Arthroscopic removal of impinging cement after unicompartmental knee arthroplasty

Hippokratia. 2012; 16 (1): 76-79

D. Karataglis, F. Agathangelidis, P. Papadopoulos, G. Petsatodis, A. Christodoulou


Complications following unicompartmental knee arthroplasty (UKA) include aseptic loosening, polyethylene wear, arthritis progression and periprothetic fractures. We report on a patient with a firmly fixed, sizeable cement extrusion into the posteromedial aspect of the knee after a UKA causing impingement and pain in full extension.

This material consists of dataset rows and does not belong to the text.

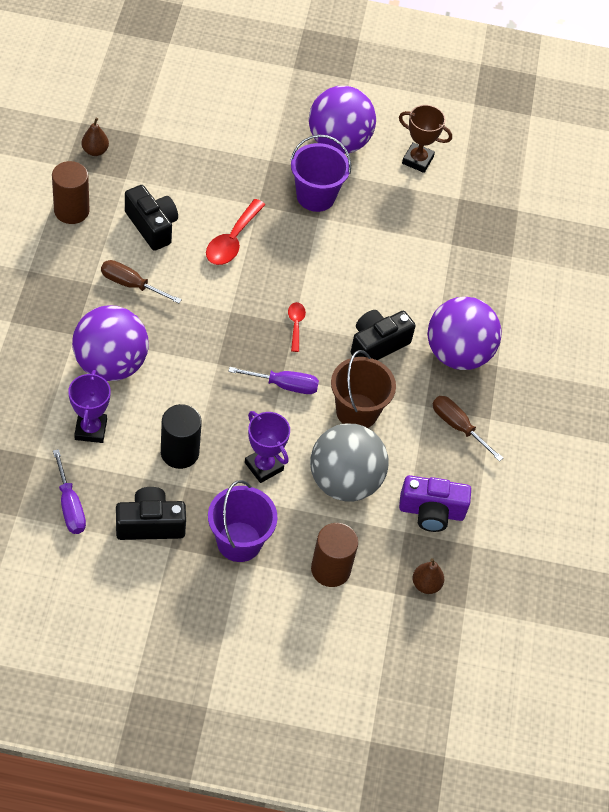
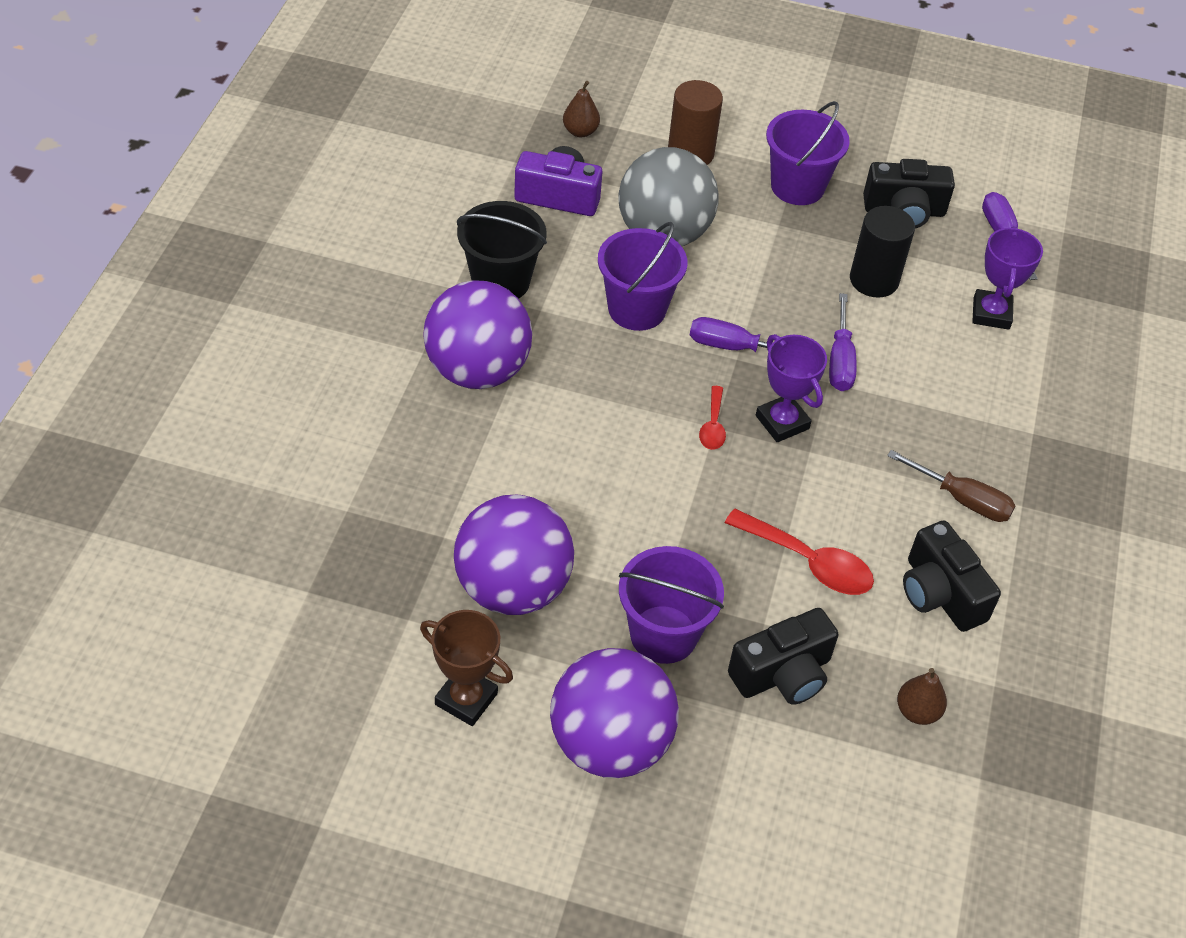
camera: 170 degrees left, 5 degrees down
(71, 211) = (1075, 628): brown cylinder -> none
(95, 151) = (1056, 744): brown pear -> brown pear (917, 711)
(110, 364) = (977, 390): purple ball -> purple ball (512, 588)
(208, 381) = (840, 360): none -> purple screwdriver
(232, 240) = (808, 562): red spoon -> red spoon turned 90 degrees clockwise
(264, 466) = (766, 257): purple trophy -> purple trophy (782, 422)
(357, 411) = (637, 309): brown bucket -> purple bucket
(377, 345) = (594, 391): black camera -> black camera (783, 674)
(458, 427) = (500, 281): brown screwdriver -> black bucket

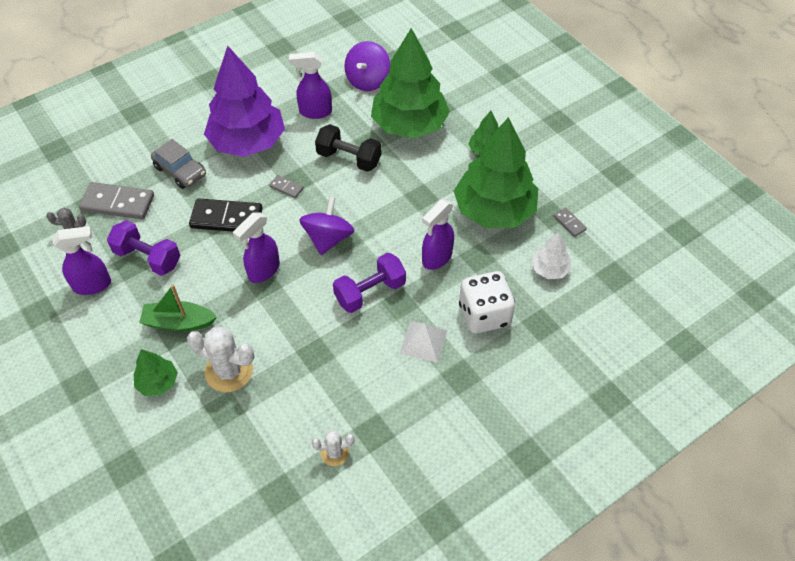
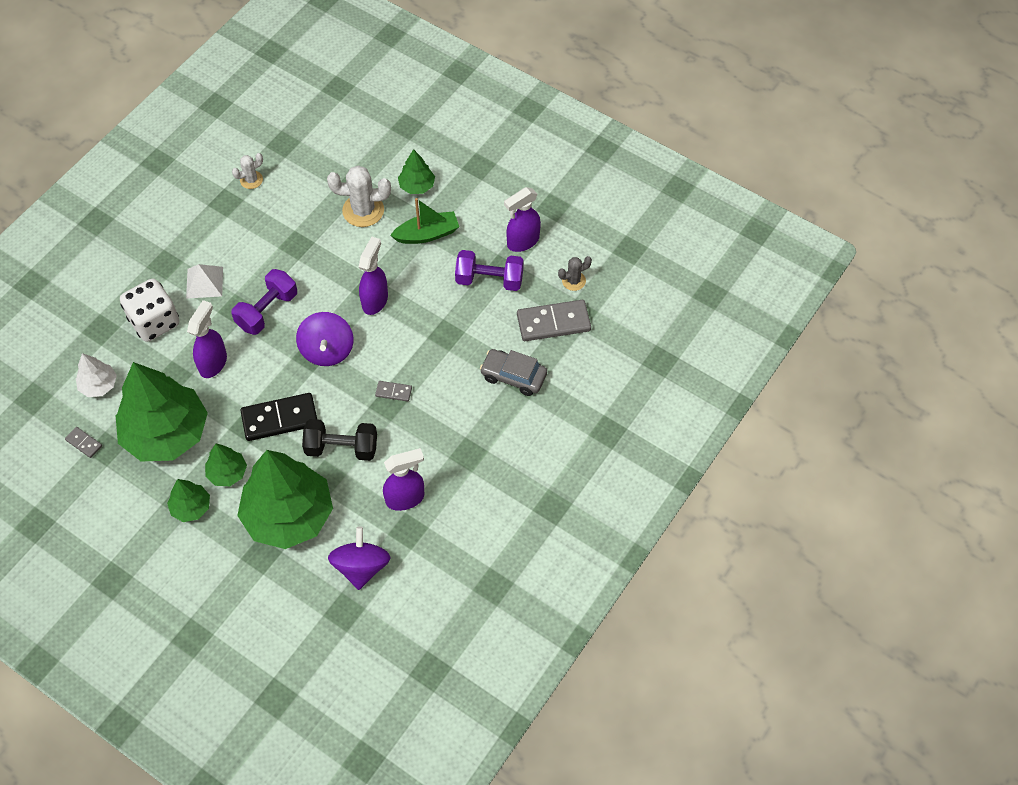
camera: 160 degrees right, 5 degrees up
(226, 218) = (437, 340): black domino -> black domino (280, 419)
(248, 142) = (461, 433): purple tree -> none
(449, 166) = (227, 473): none -> green tree

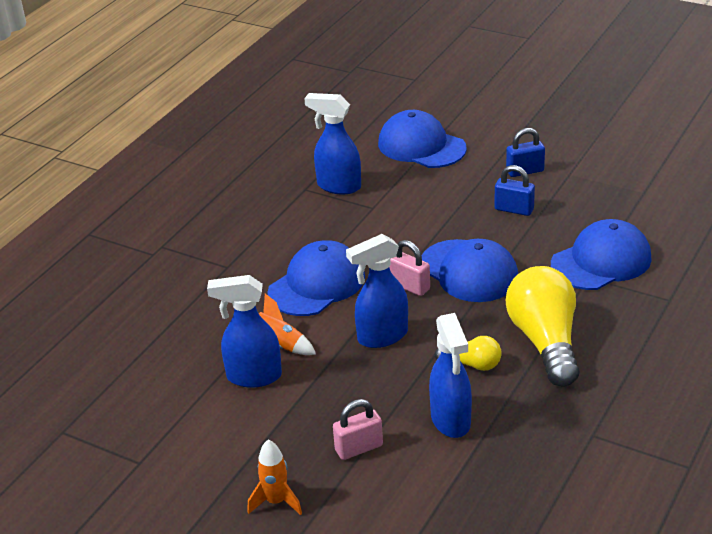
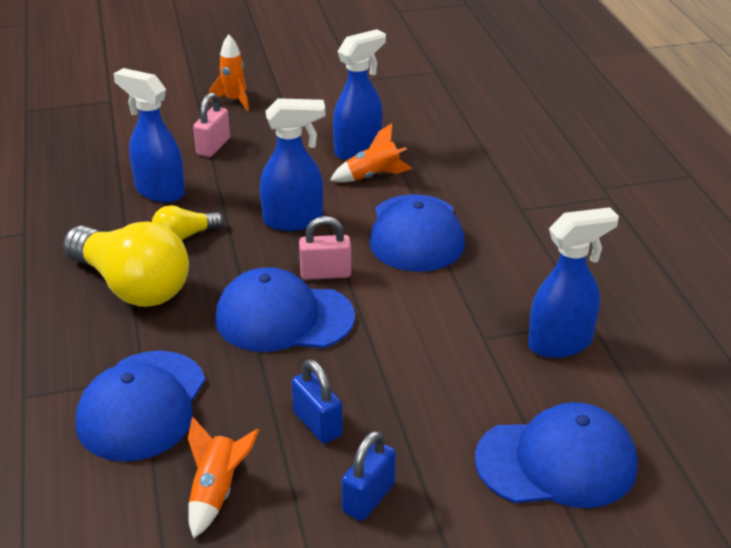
camera: 135 degrees right, 0 degrees up
(382, 336) = (294, 221): blue spray bottle -> blue spray bottle turned 60 degrees clockwise
(514, 209) = (317, 424): blue padlock -> blue padlock turned 75 degrees clockwise
(596, 204) = (217, 492): none -> orange rocket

Cement extrusion is an extremely rare but potentially disabling complication that may occur despite care to remove all cement following implantation of the prosthesis. Removing a cement fragment, especially when this is firmly fixed to difficult-to-visualise and access parts of the prosthesis, is challenging. We believe the patient we report is the first one where a firmly fixed, sizeable cement extrusion was removed arthroscopically from the posterior aspect of the knee. This was achieved via an anterolateral portal with trans-notch view, combined with a posteromedial portal used both for viewing and instrument insertion. Arthroscopic removal of the impinging cement with the technique described above is a safe and effective option for the treatment of this difficult albeit rare problem.